Moreover, it was revealing to see how the top military officials reacted to the outbreak: somewhat callously, very mechanical and with overwhelming force. To the point of callousness, they only want essentials on their floating sanctuary in the Atlantic Ocean. As such, when Pitt’s character is presumed dead after a horrific plane crash fleeing Israel, his family becomes “non-essentials” and are shipped off to some refugee camp in Nova Scotia. As for overwhelming force, well, that’s about par for the course given the size and available machinery in the United States military, but it wasn’t the right reaction to the zombies. They just kept coming…and coming. And coming some more.

Despite all the pre-release babble, Pitt’s most ambitious film outing succeeds as an intense, but human zombie thriller.

As an aside, I’ve always wanted a zombie film that examined the post-apocalyptic world in how humans rebuild after being sent to the precipice of extinction. With that sentiment in mind, I say bring on the sequel.

8 thoughts on “World War Z: Into the Pitt

  1. I liked the film. At the same time, there were a couple of dumb things in it, 1) surviving the airplane crash… I will give it to them, and THEN, it crashed close enough to the WHO lab that they just walked there. It just seemed weird.

    Still, I loved how innovative Pitt’s character was in various situations, wrapping his arms with magazines to stop bites etc… Just cool, interesting and believable in that situation.

    • Agreed, that was the only part in the film where I was like, “Eh…okay.”

      I also liked his quick thinking in chopping off the female soldier’s hand. Ugh, that had to be painful, but it worked in saving her life.

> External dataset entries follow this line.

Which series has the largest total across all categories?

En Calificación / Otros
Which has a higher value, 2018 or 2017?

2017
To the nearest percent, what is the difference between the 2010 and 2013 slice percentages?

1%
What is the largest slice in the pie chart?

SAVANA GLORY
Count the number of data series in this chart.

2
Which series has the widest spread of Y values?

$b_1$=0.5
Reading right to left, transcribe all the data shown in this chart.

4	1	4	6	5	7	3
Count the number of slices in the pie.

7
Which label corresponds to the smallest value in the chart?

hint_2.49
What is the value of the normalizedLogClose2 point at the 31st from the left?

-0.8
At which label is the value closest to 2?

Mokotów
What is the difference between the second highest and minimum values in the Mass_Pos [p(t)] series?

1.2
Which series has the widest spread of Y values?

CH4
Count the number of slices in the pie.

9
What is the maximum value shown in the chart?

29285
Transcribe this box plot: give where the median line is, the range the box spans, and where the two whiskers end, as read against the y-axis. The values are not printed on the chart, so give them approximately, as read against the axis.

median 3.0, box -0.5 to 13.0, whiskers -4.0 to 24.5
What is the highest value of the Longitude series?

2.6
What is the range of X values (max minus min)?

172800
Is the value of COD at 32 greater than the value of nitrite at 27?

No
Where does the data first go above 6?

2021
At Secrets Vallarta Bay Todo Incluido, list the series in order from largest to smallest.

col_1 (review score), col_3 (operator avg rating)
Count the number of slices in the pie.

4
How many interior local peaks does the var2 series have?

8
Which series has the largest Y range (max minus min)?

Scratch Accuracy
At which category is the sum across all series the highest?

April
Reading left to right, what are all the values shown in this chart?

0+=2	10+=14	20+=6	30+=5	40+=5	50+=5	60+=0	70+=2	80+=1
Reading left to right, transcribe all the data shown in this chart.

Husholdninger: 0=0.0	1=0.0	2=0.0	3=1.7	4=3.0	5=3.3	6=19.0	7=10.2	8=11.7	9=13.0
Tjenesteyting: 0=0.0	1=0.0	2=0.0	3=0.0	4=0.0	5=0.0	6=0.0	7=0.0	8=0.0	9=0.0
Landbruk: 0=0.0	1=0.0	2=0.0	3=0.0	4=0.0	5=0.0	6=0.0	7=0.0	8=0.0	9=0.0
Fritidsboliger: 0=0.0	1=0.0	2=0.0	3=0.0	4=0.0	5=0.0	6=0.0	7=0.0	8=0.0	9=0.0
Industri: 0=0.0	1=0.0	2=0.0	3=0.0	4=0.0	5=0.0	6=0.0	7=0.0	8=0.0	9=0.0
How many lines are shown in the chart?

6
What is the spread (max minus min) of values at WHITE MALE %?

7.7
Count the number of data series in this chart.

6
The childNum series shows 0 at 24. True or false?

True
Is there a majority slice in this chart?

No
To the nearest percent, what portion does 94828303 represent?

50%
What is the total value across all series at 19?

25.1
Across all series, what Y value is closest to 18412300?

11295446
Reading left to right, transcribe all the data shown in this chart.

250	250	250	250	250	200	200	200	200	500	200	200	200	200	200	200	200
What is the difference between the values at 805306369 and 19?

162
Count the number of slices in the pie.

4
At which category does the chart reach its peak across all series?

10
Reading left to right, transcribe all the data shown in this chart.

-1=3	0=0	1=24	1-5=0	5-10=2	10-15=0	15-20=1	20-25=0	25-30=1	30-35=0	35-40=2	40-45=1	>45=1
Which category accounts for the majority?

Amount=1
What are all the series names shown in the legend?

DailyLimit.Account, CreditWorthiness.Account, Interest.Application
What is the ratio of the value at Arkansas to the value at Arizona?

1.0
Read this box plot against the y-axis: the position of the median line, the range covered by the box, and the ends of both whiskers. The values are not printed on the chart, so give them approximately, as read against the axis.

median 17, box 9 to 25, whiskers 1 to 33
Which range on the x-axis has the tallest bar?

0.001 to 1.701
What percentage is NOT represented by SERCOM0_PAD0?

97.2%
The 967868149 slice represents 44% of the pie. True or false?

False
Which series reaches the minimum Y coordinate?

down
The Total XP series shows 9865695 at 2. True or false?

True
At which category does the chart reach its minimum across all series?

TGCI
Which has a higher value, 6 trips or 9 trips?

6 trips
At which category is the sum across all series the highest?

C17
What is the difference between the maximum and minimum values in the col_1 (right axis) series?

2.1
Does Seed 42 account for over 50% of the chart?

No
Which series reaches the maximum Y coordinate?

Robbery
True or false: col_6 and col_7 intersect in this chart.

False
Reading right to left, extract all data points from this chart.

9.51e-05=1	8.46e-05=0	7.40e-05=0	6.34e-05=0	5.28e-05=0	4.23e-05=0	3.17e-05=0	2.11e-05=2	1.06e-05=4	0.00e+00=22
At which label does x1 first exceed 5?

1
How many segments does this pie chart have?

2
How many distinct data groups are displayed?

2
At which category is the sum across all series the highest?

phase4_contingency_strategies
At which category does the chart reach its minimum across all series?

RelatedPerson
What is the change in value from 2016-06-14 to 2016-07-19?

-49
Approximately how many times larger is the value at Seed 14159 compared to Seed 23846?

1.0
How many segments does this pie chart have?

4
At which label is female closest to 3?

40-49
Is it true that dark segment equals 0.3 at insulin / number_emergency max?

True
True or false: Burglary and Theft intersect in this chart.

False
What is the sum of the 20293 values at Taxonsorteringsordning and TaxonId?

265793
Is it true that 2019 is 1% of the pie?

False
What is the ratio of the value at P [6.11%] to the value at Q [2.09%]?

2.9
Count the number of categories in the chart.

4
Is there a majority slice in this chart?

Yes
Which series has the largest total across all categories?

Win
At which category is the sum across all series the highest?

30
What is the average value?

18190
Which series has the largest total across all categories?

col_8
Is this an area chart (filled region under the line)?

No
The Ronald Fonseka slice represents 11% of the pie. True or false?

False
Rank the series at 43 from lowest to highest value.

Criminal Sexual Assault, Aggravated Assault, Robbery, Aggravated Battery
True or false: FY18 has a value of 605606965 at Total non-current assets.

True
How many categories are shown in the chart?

      • Yeah – I thought that with a clean-up of that scene, the movie could have been better, but otherwise, I really liked it. And yes, the hand cutting was one of the cool bits I was talking about. 🙂 AND, from friend’s discussion, it seems that it’s completely different from the book (except that there are zombies), but it doesn’t prevent me from enjoying the movie on its own merits. 4/5 stars from me.